— What to do —
In the records below, the relevant part opens with the line containing "Tipo de Estancia" and closes with the line containing "Finca comúnmente denominada"; print that part exactly and only, without its pictures.

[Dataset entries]
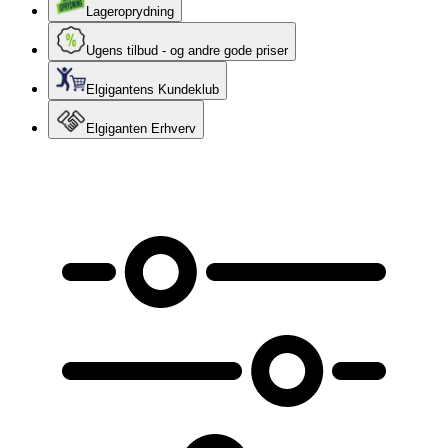
Lageroprydning
Ugens tilbud - og andre gode priser
Elgigantens Kundeklub
Elgiganten Erhverv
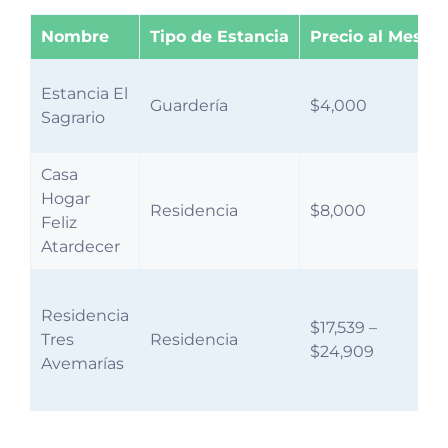
Nombre
Tipo de Estancia
Precio al Mes
Estancia El
Guardería
$4,000
Sagrario
Casa
Hogar
Residencia
$8,000
Feliz
Atardecer
Residencia
$17,539 –
Tres
Residencia
$24,909
Avemarías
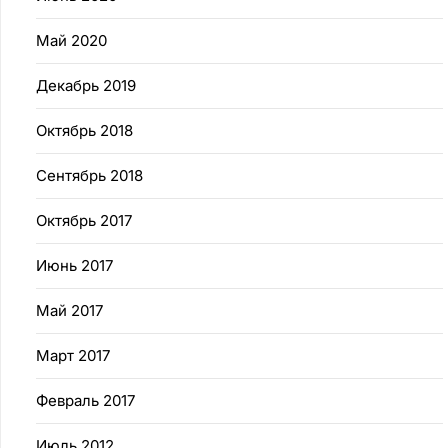
Май 2020
Декабрь 2019
Октябрь 2018
Сентябрь 2018
Октябрь 2017
Июнь 2017
Май 2017
Март 2017
Февраль 2017
Июль 2012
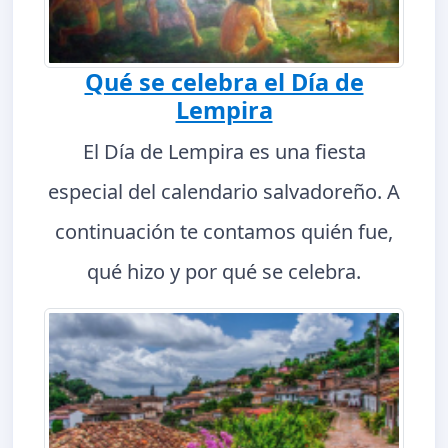
Qué se celebra el Día de
Lempira
El Día de Lempira es una fiesta
especial del calendario salvadoreño. A
continuación te contamos quién fue,
qué hizo y por qué se celebra.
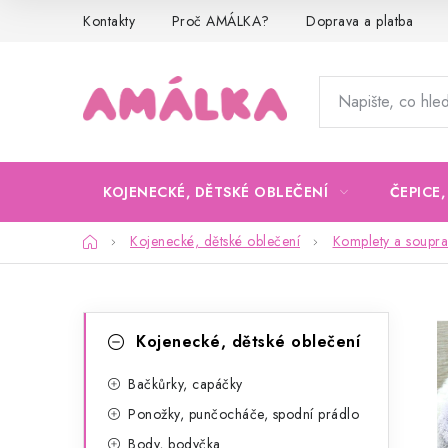
Přejít
Kontakty
Proč AMÁLKA?
Doprava a platba
na
obsah
KOJENECKÉ, DĚTSKÉ OBLEČENÍ
ČEPICE
Domů
Kojenecké, dětské oblečení
Komplety a soupra
P
K
Přeskočit
Kojenecké, dětské oblečení
kategorie
a
o
t
Bačkůrky, capáčky
s
Ponožky, punčocháče, spodní prádlo
e
t
Body, bodyčka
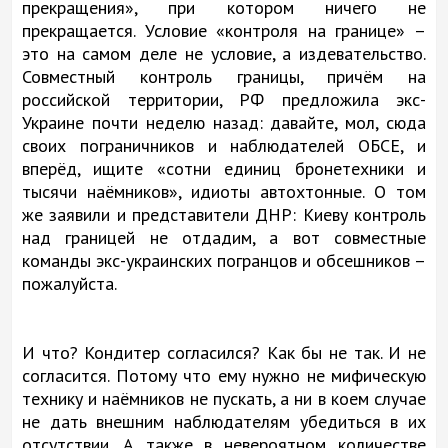
прекращения», при котором ничего не
прекращается. Условие «контроля на границе» –
это на самом деле не условие, а издевательство.
Совместный контроль границы, причём на
российской территории, РФ предложила экс-
Украине почти неделю назад: давайте, мол, сюда
своих пограничников и наблюдателей ОБСЕ, и
вперёд, ищите «сотни единиц бронетехники и
тысячи наёмников», идиоты автохтонные. О том
же заявили и представители ДНР: Киеву контроль
над границей не отдадим, а вот совместные
команды экс-украинских погранцов и обсешников –
пожалуйста.
И что? Кондитер согласился? Как бы не так. И не
согласится. Потому что ему нужно не мифическую
технику и наёмников не пускать, а ни в коем случае
не дать внешним наблюдателям убедиться в их
отсутствии. А также в невероятном количестве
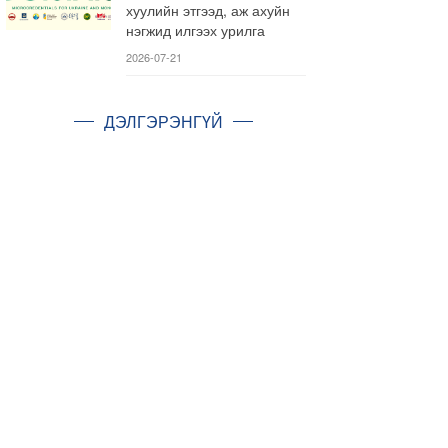
хуулийн этгээд, аж ахуйн
нэгжид илгээх урилга
2026-07-21
ДЭЛГЭРЭНГҮЙ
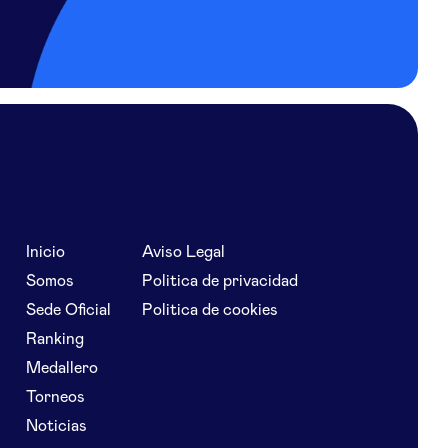
Inicio
Aviso Legal
Somos
Politica de privacidad
Sede Oficial
Politica de cookies
Ranking
Medallero
Torneos
Noticias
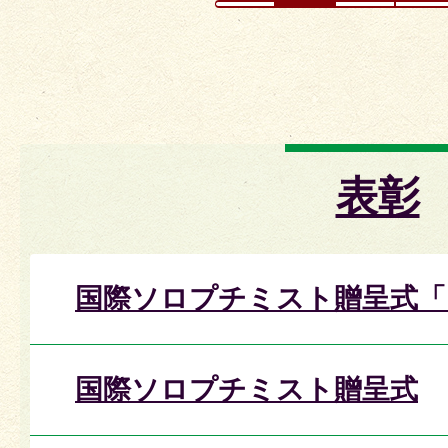
表彰
国際ソロプチミスト贈呈式「
国際ソロプチミスト贈呈式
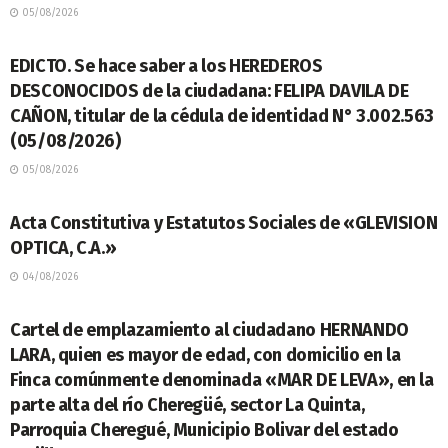
05/08/2026
LEGALES
EDICTO. Se hace saber a los HEREDEROS
DESCONOCIDOS de la ciudadana: FELIPA DAVILA DE
CAÑON, titular de la cédula de identidad N° 3.002.563
(05/08/2026)
05/08/2026
LEGALES
Acta Constitutiva y Estatutos Sociales de «GLEVISION
OPTICA, C.A.»
04/08/2026
LEGALES
Cartel de emplazamiento al ciudadano HERNANDO
LARA, quien es mayor de edad, con domicilio en la
Finca comúnmente denominada «MAR DE LEVA», en la
parte alta del río Cheregüé, sector La Quinta,
Parroquia Cheregué, Municipio Bolivar del estado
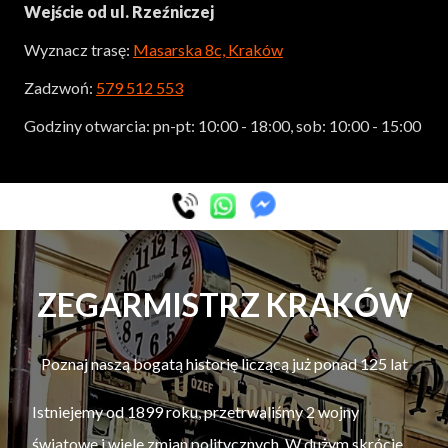
Wejście od ul. Rzeźniczej
Wyznacz trasę:
Masarska 8c, Kraków
Zadzwoń:
579 512 553
Godziny otwarcia: pn-pt: 10:00 - 18:00, sob: 10:00 - 15:00
ZEGARMISTRZ KRAKÓW
Poznaj naszą bogatą historię liczącą już ponad 125 lat
Istniejemy od 1899 roku, przetrwaliśmy 2 wojny
światowe i wiele zmian politycznych. W dużym skrócie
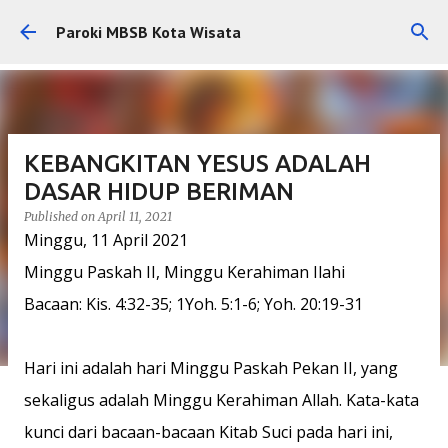
Skip to main content
Paroki MBSB Kota Wisata
KEBANGKITAN YESUS ADALAH
DASAR HIDUP BERIMAN
Published on
April 11, 2021
Minggu, 11 April 2021
Minggu Paskah II, Minggu Kerahiman Ilahi
Bacaan: Kis. 4:32-35; 1Yoh. 5:1-6; Yoh. 20:19-31
Hari ini adalah hari Minggu Paskah Pekan II, yang
sekaligus adalah Minggu Kerahiman Allah. Kata-kata
kunci dari bacaan-bacaan Kitab Suci pada hari ini,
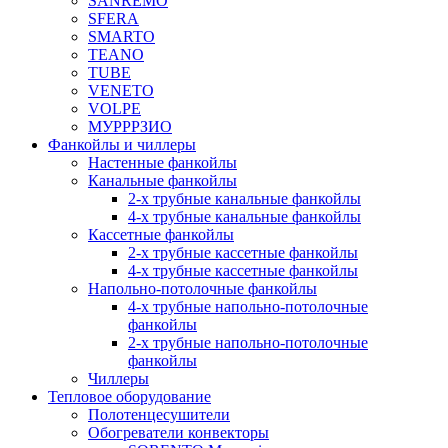
SANREMO
SFERA
SMARTO
TEANO
TUBE
VENETO
VOLPE
МУРРРЗИО
Фанкойлы и чиллеры
Настенные фанкойлы
Канальные фанкойлы
2-х трубные канальные фанкойлы
4-х трубные канальные фанкойлы
Кассетные фанкойлы
2-х трубные кассетные фанкойлы
4-х трубные кассетные фанкойлы
Напольно-потолочные фанкойлы
4-х трубные напольно-потолочные
фанкойлы
2-х трубные напольно-потолочные
фанкойлы
Чиллеры
Тепловое оборудование
Полотенцесушители
Обогреватели конвекторы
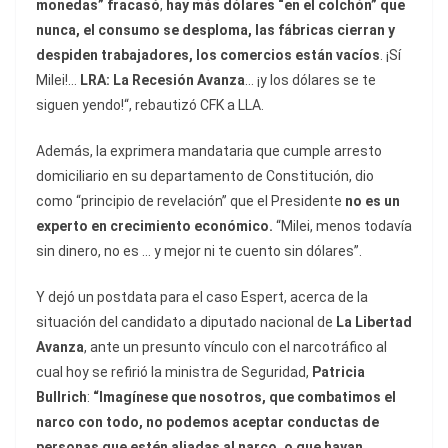
monedas” fracasó
,
hay más dólares “en el colchón” que
nunca, el consumo se desploma, las fábricas cierran y
despiden trabajadores, los comercios están vacíos
. ¡Sí
Milei!…
LRA: La Recesión Avanza
… ¡y los dólares se te
siguen yendo!“, rebautizó CFK a LLA.
Además, la exprimera mandataria que cumple arresto
domiciliario en su departamento de Constitución, dio
como “principio de revelación” que el Presidente
no es un
experto en crecimiento económico.
“Milei, menos todavía
sin dinero, no es … y mejor ni te cuento sin dólares”.
Y dejó un postdata para el caso Espert, acerca de la
situación del candidato a diputado nacional de
La Libertad
Avanza
, ante un presunto vínculo con el narcotráfico al
cual hoy se refirió la ministra de Seguridad,
Patricia
Bullrich
:
“Imagínese que nosotros, que combatimos el
narco con todo, no podemos aceptar conductas de
personas que estén aliadas al narco, o que hayan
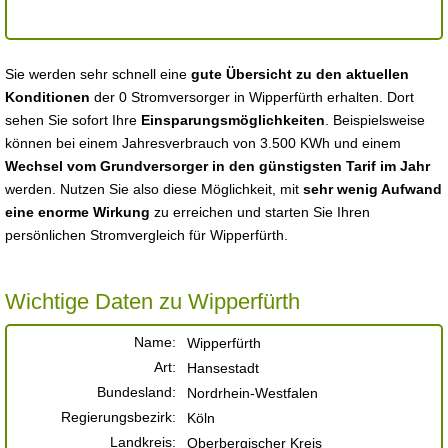
Sie werden sehr schnell eine
gute Übersicht zu den aktuellen
Konditionen
der 0 Stromversorger in Wipperfürth erhalten. Dort
sehen Sie sofort Ihre
Einsparungsmöglichkeiten
. Beispielsweise
können bei einem Jahresverbrauch von 3.500 KWh und einem
Wechsel vom Grundversorger in den günstigsten Tarif im Jahr
werden. Nutzen Sie also diese Möglichkeit, mit
sehr wenig Aufwand
eine enorme Wirkung
zu erreichen und starten Sie Ihren
persönlichen Stromvergleich für Wipperfürth.
Wichtige Daten zu Wipperfürth
Name:
Wipperfürth
Art:
Hansestadt
Bundesland:
Nordrhein-Westfalen
Regierungsbezirk:
Köln
Landkreis:
Oberbergischer Kreis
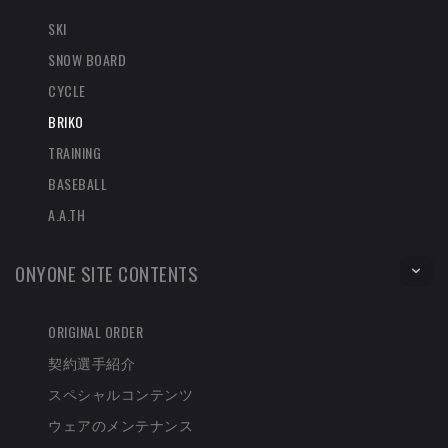
SKI
SNOW BOARD
CYCLE
BRIKO
TRAINING
BASEBALL
A.A.TH
ONYONE SITE CONTENTS
ORIGINAL ORDER
契約選手紹介
スペシャルコンテンツ
ウェアのメンテナンス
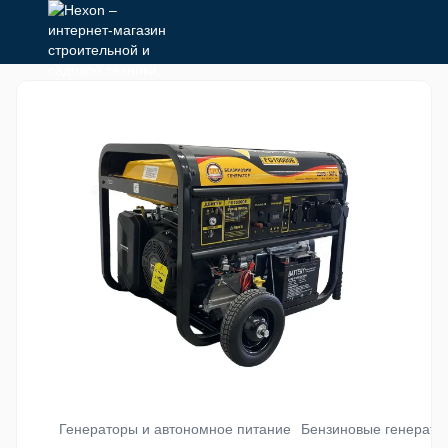
Генераторы и автономное питание
Бензиновые генерато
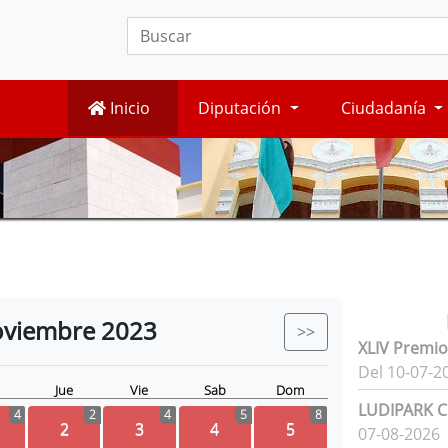
Inicio
Diputación
Ciudadanía
viembre
2023
>>
XLIV Premio
Del 10-07-2
Jue
Vie
Sab
Dom
LUDIPARK Ci
4
2
4
5
8
2
3
4
5
07-08-2026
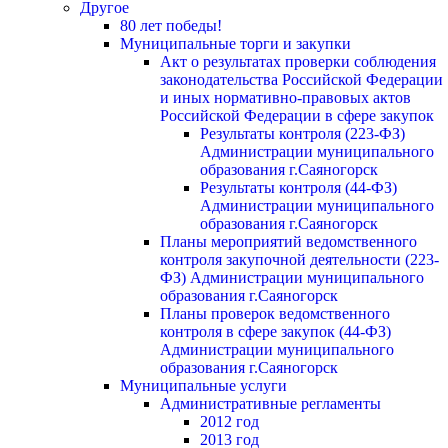
Другое
80 лет победы!
Муниципальные торги и закупки
Акт о результатах проверки соблюдения
законодательства Российской Федерации
и иных нормативно-правовых актов
Российской Федерации в сфере закупок
Результаты контроля (223-ФЗ)
Администрации муниципального
образования г.Саяногорск
Результаты контроля (44-ФЗ)
Администрации муниципального
образования г.Саяногорск
Планы мероприятий ведомственного
контроля закупочной деятельности (223-
ФЗ) Администрации муниципального
образования г.Саяногорск
Планы проверок ведомственного
контроля в сфере закупок (44-ФЗ)
Администрации муниципального
образования г.Саяногорск
Муниципальные услуги
Административные регламенты
2012 год
2013 год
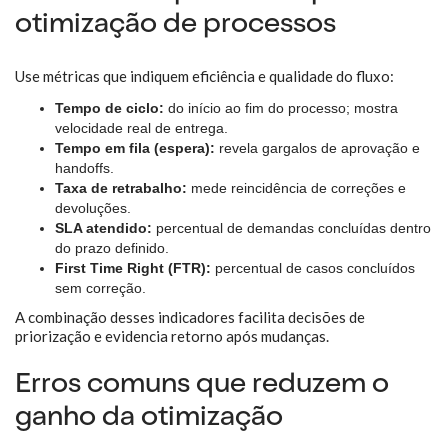
otimização de processos
Use métricas que indiquem eficiência e qualidade do fluxo:
Tempo de ciclo:
do início ao fim do processo; mostra
velocidade real de entrega.
Tempo em fila (espera):
revela gargalos de aprovação e
handoffs.
Taxa de retrabalho:
mede reincidência de correções e
devoluções.
SLA atendido:
percentual de demandas concluídas dentro
do prazo definido.
First Time Right (FTR):
percentual de casos concluídos
sem correção.
A combinação desses indicadores facilita decisões de
priorização e evidencia retorno após mudanças.
Erros comuns que reduzem o
ganho da otimização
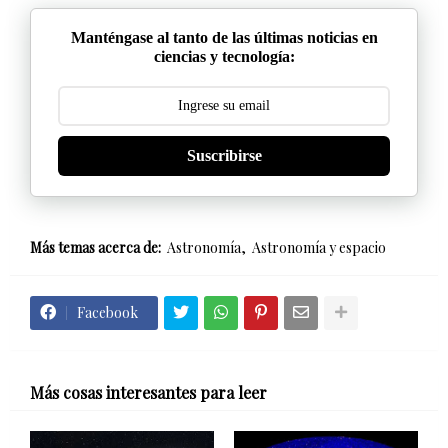
Manténgase al tanto de las últimas noticias en
ciencias y tecnología:
Suscribirse
Más temas acerca de:
Astronomía
Astronomía y espacio
Facebook
Más cosas interesantes para leer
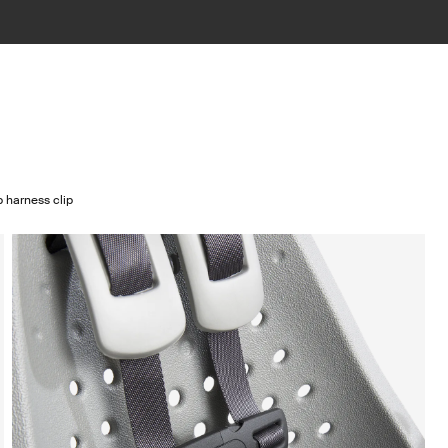
 harness clip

— Task answer —
Tipo de Estancia
Precio al Mes
Estancia El
Guardería
$4,000
Sagrario
Casa
Hogar
Residencia
$8,000
Feliz
Atardecer
Residencia
$17,539 –
Tres
Residencia
$24,909
Avemarías
Май 2020
Декабрь 2019
Октябрь 2018
Сентябрь 2018
Октябрь 2017
Июнь 2017
Май 2017
Март 2017
Февраль 2017
Июль 2012
Qué se celebra el Día de
Lempira
El Día de Lempira es una fiesta
especial del calendario salvadoreño. A
continuación te contamos quién fue,
qué hizo y por qué se celebra.
Přejít
Kontakty
Proč AMÁLKA?
Doprava a platba
na
obsah
KOJENECKÉ, DĚTSKÉ OBLEČENÍ
ČEPICE
Domů
Kojenecké, dětské oblečení
Komplety a soupra
P
K
Přeskočit
Kojenecké, dětské oblečení
kategorie
a
o
t
Bačkůrky, capáčky
s
Ponožky, punčocháče, spodní prádlo
e
t
Body, bodyčka
прекращения», при котором ничего не
прекращается. Условие «контроля на границе» –
это на самом деле не условие, а издевательство.
Совместный контроль границы, причём на
российской территории, РФ предложила экс-
Украине почти неделю назад: давайте, мол, сюда
своих пограничников и наблюдателей ОБСЕ, и
вперёд, ищите «сотни единиц бронетехники и
тысячи наёмников», идиоты автохтонные. О том
же заявили и представители ДНР: Киеву контроль
над границей не отдадим, а вот совместные
команды экс-украинских погранцов и обсешников –
пожалуйста.
И что? Кондитер согласился? Как бы не так. И не
согласится. Потому что ему нужно не мифическую
технику и наёмников не пускать, а ни в коем случае
не дать внешним наблюдателям убедиться в их
отсутствии. А также в невероятном количестве
хуулийн этгээд, аж ахуйн
нэгжид илгээх урилга
2026-07-21
ДЭЛГЭРЭНГҮЙ
Inicio
Aviso Legal
Somos
Politica de privacidad
Sede Oficial
Politica de cookies
Ranking
Medallero
Torneos
Noticias
表彰
国際ソロプチミスト贈呈式「
国際ソロプチミスト贈呈式
05/08/2026
LEGALES
EDICTO. Se hace saber a los HEREDEROS
DESCONOCIDOS de la ciudadana: FELIPA DAVILA DE
CAÑON, titular de la cédula de identidad N° 3.002.563
(05/08/2026)
05/08/2026
LEGALES
Acta Constitutiva y Estatutos Sociales de «GLEVISION
OPTICA, C.A.»
04/08/2026
LEGALES
Cartel de emplazamiento al ciudadano HERNANDO
LARA, quien es mayor de edad, con domicilio en la
Finca comúnmente denominada «MAR DE LEVA», en la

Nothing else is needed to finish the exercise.